A ficção de Clarice Lispector, articulada sobre o duplos signo do pensamento e da linguagem, constitui um acontecimento único na literatura brasileira. Desde sua estréia, em 1944, com o romance "Perto do coração selvagem", saudado por Antônio Cândido como "performance da melhor qualidade" e "uma tentativa impressionante de levar nossa língua canhestra a um pensamento cheio de mistério", Clarice viu crescer sua reputação junto à crítica e aos leitores.

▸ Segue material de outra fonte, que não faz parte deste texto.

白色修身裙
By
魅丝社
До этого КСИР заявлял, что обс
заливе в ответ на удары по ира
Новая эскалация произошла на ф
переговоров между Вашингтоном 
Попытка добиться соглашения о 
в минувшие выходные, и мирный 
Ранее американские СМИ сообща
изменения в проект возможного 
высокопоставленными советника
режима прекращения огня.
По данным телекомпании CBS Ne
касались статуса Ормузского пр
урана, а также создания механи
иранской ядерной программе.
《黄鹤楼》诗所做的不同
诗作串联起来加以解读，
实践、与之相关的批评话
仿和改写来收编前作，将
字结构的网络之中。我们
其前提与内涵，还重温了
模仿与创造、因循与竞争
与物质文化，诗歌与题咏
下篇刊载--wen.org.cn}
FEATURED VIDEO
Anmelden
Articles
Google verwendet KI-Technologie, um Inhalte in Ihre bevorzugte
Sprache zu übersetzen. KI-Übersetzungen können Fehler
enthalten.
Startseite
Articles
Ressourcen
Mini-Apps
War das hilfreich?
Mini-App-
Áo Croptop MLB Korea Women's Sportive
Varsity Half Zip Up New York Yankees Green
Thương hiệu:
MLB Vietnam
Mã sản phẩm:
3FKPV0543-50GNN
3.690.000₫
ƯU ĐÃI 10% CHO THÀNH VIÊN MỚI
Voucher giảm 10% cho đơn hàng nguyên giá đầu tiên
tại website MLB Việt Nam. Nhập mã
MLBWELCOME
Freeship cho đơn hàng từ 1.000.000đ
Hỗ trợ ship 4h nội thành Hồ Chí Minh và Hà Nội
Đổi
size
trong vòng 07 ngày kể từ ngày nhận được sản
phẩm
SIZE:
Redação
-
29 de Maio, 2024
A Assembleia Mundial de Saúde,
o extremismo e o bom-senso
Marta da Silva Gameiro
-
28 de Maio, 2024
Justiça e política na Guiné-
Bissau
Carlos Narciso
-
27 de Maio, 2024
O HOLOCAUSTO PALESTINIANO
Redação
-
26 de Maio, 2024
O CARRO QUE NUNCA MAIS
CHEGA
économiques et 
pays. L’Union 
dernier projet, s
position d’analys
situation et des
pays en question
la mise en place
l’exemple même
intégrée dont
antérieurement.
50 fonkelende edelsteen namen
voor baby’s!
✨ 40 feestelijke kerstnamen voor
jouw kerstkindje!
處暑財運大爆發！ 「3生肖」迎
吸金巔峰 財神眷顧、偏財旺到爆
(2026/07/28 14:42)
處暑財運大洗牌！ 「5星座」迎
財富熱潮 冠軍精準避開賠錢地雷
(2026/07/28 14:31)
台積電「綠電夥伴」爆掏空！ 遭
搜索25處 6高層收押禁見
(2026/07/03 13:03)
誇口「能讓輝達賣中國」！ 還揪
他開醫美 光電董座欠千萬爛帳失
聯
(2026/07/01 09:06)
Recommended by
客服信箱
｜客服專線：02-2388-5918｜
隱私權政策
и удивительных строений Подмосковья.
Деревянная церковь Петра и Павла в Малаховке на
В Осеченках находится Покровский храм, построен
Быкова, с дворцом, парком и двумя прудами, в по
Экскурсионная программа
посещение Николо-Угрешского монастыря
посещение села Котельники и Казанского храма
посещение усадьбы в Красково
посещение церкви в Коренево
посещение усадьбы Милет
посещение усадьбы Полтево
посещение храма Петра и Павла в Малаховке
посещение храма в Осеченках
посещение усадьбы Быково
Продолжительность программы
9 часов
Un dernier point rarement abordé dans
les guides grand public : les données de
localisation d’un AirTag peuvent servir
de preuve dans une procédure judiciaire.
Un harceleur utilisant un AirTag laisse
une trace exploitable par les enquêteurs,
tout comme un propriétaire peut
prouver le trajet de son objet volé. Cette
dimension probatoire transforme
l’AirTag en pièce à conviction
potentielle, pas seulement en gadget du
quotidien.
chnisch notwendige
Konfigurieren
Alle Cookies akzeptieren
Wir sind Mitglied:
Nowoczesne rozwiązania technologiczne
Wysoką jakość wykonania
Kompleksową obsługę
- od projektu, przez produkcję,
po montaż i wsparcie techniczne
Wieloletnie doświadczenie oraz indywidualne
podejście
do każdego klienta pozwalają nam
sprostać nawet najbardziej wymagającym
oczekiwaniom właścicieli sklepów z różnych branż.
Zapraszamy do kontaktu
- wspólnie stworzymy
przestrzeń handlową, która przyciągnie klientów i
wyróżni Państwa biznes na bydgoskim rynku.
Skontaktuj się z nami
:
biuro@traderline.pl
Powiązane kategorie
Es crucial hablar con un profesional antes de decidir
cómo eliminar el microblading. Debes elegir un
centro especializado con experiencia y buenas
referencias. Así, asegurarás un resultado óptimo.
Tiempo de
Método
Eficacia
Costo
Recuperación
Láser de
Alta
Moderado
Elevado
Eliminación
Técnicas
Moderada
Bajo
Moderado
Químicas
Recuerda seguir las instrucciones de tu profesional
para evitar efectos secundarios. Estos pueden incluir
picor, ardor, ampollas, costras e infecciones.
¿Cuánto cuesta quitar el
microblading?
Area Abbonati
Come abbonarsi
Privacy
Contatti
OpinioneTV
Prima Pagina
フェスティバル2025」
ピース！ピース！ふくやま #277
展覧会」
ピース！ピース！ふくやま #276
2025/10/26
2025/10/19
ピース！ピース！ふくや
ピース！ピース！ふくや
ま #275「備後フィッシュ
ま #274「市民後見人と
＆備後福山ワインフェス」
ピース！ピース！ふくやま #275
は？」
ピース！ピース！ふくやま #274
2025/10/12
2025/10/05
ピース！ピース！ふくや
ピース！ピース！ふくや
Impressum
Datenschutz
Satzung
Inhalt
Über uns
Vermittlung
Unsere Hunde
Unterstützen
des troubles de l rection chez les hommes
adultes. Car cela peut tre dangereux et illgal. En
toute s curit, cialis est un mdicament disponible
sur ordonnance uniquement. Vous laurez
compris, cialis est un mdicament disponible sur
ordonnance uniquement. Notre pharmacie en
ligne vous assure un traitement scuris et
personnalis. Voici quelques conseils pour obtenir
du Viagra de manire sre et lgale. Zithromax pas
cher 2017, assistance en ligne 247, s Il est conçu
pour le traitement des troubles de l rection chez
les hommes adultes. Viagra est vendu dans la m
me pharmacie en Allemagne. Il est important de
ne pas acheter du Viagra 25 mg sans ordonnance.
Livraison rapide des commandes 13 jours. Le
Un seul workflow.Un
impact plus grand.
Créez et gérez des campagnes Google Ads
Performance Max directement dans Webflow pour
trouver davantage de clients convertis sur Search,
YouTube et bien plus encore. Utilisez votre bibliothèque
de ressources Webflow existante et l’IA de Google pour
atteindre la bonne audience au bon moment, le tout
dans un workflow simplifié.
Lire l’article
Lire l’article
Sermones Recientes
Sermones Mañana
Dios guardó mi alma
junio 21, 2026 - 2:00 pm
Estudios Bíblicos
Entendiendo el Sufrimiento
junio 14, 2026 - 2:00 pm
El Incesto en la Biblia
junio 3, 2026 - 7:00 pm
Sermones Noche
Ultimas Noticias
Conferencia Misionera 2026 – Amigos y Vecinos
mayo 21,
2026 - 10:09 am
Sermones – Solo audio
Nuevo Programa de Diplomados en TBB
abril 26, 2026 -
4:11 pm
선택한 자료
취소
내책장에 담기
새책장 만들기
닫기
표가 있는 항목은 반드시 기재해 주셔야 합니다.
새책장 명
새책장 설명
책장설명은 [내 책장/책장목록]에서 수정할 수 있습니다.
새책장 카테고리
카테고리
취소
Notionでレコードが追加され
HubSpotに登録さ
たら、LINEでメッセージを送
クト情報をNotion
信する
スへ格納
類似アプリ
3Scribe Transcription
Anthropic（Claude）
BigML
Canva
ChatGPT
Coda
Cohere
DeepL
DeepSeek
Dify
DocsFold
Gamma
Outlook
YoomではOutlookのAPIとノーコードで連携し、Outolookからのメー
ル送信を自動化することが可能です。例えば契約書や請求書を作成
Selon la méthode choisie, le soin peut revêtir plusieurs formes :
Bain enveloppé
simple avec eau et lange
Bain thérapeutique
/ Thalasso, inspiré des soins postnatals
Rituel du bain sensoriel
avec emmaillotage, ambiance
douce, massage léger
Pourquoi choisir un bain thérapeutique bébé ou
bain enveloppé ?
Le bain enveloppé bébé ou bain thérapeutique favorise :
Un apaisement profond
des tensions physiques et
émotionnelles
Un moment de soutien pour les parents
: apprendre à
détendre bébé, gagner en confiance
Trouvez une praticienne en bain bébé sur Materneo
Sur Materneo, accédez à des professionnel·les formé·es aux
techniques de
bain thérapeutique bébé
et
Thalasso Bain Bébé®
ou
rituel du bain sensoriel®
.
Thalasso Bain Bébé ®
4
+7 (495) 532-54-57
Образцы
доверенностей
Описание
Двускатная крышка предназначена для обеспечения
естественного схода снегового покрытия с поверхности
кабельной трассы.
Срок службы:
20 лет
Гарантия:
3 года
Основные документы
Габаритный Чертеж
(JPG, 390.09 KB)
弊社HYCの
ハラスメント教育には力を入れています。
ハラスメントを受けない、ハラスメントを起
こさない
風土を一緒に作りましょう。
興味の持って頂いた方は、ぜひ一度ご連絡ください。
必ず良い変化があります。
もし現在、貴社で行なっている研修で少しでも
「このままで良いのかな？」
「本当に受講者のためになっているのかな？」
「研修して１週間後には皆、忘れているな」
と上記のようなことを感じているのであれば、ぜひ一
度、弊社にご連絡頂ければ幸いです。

"A via crucis do corpo" é uma coletânea de contos, alguns publicados anteriormente em jornais e revistas,. Hélio Pólvora, para quem esse livro significa uma abertura na obra da autora e uma renovação que "Onde estivestes de noite" já prenunciava, anotou: "A Clarice dos textos longos - novela ou romance - é diferente da Clarice das histórias curta: nestas, pratica uma literatura mais aberta, ligada a estruturas narrativas conhecidas, admitindo realidades outras que não o mistério da personalidade".
O crítico Haroldo Bruno, tomando o livro como exemplo, alinhou Clarice Lispector entre os criadores que, entre nós, subverteram a estrutura do conto, da narrativa curta "até transformá-la em digressão filosófica, numa alegoria do espírito e numa magia do corpo, propondo uma inquietação do místico e do sensorial". A velhice, a morte, a obsessão sexual no âmbito burguês são alguns dos temas que comparecem nessas páginas densas e poéticas.
A obra de Clarice indica uma aguda percepção do detalhe, vazada numa linguagem cristalina e filosófica. "A via crucis do corpo" é leitura obrigatória, pelo que revela da aventura humana e das incansáveis pesquisas formais e existenciais da autora.